Take the time to execute this gratin. I’m not going to lie. It’s a little time consuming, using more bowls and pans that it ought to, but you will be roundly praised if you persevere. And you can make it in advance up to the baking point, refrigerating it for up to four hours before bringing it to room temperature and placing it in the preheated oven. Do think about substituting extra virgin olive oil for the butter in the béchamel and the breadcrumb topping. The result is lighter, perhaps a little less unctuous, but no less satisfying.
Swiss Chard Gratin
2 Tbsp. unsalted butter, melted (or substitute extra virgin olive oil; no need to heat it)
1 cup coarse breadcrumbs (make them yourself by whirring up slightly stale bread in the blender or food processor)
1 cup grated Gruyere, Parmigiano or another flavorful, hard cheese (not cheddar, though)
1 garlic clove, finely chopped
1 Tbsp. finely chopped mixed fresh herbs (could be thyme, Italian parsley, tarragon, etc.)
1/8 tsp. freshly grated nutmeg
Sea salt, to taste
Freshly ground black pepper, to taste
1 cup chicken stock (or vegetable stock)
½ cup heavy cream
3 Tbsp. unsalted butter (or substitute extra virgin olive oil)
1 Tbsp. all-purpose flour (I used whole wheat flour because I was out of regular flour after an earlier baking frenzy; you could substitute a gluten-free alternative if you prefer)
1 medium onion, finely chopped (about a cup)
2 medium leeks, white part only, finely chopped (if you don’t have leeks, don’t worry; just use a little more onion)
3 lbs. Swiss chard, center ribs discarded, leaves and stems separated, leave cut into 1-inch pieces and stems diced)
1 lb. spinach, coarse stems discarded and leaves coarsely chopped
Preheat the oven to 400 degrees F. Butter (or use extra virgin olive oil) to prepare a 12” gratin dish or oval ceramic baker.
Toss 2 Tbsp. melted butter (or extra virgin olive oil), with breadcrumbs, cheese, garlic, herbs, half of nutmeg and salt and pepper to taste in a bowl. Set aside.
Bring the stock to a boil in a small saucepan and boil until reduced by half. Add the cream; remove from heat and cover to keep warm.
Melt 1 Tbsp. butter (or extra virgin olive oil) in a small heavy saucepan over moderate heat. Add the flour and cook, whisking, for a few minutes to make a roux. Add the stock mixture in a slow, steady stream, whisking, and boil, whisking, for a minute. Season with salt and pepper and remove from the heat.

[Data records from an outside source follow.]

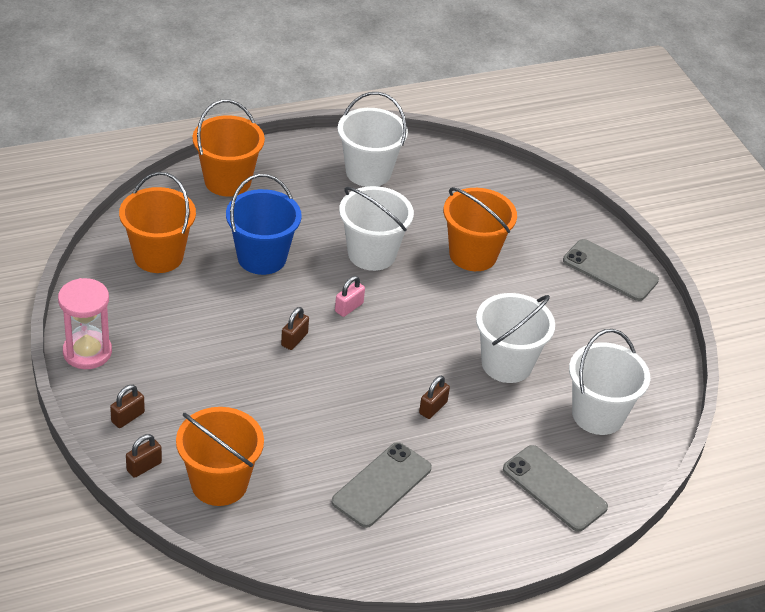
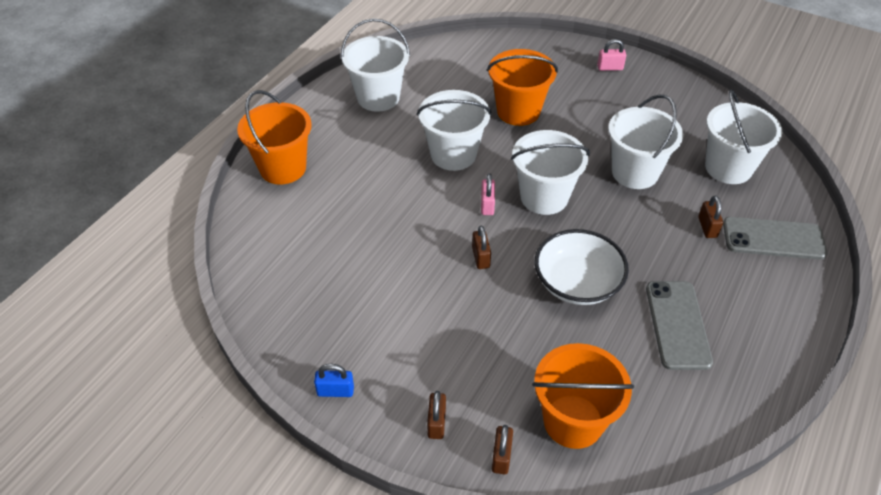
camera: 35 degrees left, 5 degrees up
pink hourglass [58,278,112,369] -> blue padlock [314,364,354,397]
orange bucket [119,172,196,273] -> none
blue bucket [226,174,302,275] -> none
brown padlock [419,376,450,419] -> brown padlock moved to [698,195,723,238]
grey phone [563,239,659,301] -> pink padlock [597,39,626,71]
none -> white bucket [511,130,590,215]
none -> white bowl [535,229,629,305]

Melt the remaining 2 Tbsp. butter (or extra virgin olive oil) in a wide sauté pan over moderately low heat. Add the onion and cook, stirring, until soft. You may need to add a little water to the sauté pan to speed the process, covering the pan as you sauté the onion. Add the leeks; sauté for another 3-4 minutes. Add the diced chard stems, remaining nutmeg, salt and pepper to taste and cook, stirring until chard is tender but not browned. This may take up to 15 minutes. Increase heat to moderately high and add the chard leaves in large handfuls. Stir well to incorporate the onion, leek and stem mixture. After about 5 minutes, add the spinach leaves and stir well to incorporate. Sauté the mixture until all of the greens are wilted. Taste for salt and pepper.
Transfer the vegetables to a colander to drain well, pressing out all of the liquid with the back of a large spoon. Be sure to drain as much liquid as possible from the vegetables so the gratin isn’t watery. Toss the vegetables with the cream sauce (béchamel) and transfer the mixture to the prepared gratin dish, spreading evenly.
Top the vegetables with the breadcrumb mixture and bake until the gratin is bubbling and the topping is golden, about 20 minutes.
Serves 6 as a side dish or 4 as a vegetarian main course.